=== Activities ===
1. List every party that, according to the profile of the reporter Wolfe, received federal public assistance funds instead of needy families.
2. Translate this sentence from the profile of the reporter Wolfe into Spanish: "She began reporting for Mississippi Today in 2018, after she approached the editor with the idea of starting a poverty beat, the first of its kind in the state."
3. Write a continuation of the profile of the reporter Wolfe, starting after its final sentence about her national honors.

=== Text section ===
She began reporting for Mississippi Today in 2018, after she approached the editor with the idea of starting a poverty beat, the first of its kind in the state.

Wolfe has received national recognition for her years-long coverage of Mississippi’s welfare program, in which she exposed new details about how officials funneled tens of millions of federal public assistance funds away from needy families and instead to their friends, families and the pet projects of famous athletes.

Since joining Mississippi Today, she has received several national honors including the Pulitzer Prize for Local Reporting, the Livingston Award, two Goldsmith Prizes for Investigative Reporting, the Collier Prize for State Government Accountability, the Sacred Cat Award, the Nellie Bly Award, the John Jay/Harry Frank Guggenheim Excellence in Criminal Justice Reporting Award, the Al Neuharth Innovation in Investigative Journalism Award, the Sidney Award, the National Press Foundation’s Poverty and Inequality Award and others.

=== Extracted data ===
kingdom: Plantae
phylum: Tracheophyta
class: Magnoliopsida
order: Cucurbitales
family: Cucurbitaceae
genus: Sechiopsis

=== Answers to this exercise ===
1.
- Officials' friends
- Officials' families
- The pet projects of famous athletes

2. Comenzó a trabajar como reportera para Mississippi Today en 2018, después de proponerle al editor la idea de crear una cobertura especializada en la pobreza, la primera de su tipo en el estado.

3.
Previously, Wolfe worked for three years at Clarion Ledger, Mississippi’s statewide newspaper, where she covered city hall, health care, and wrote stories about hunger and medical billing, earning the Bill Minor Prize for Investigative Journalism two years in a row.

Born and raised on the Puget Sound in Washington State, Wolfe moved to Mississippi in 2012 to attend Mississippi State University, where she currently serves on the Digital Journalism Advisory Board. She has lived in Jackson, Mississippi since graduating in 2014.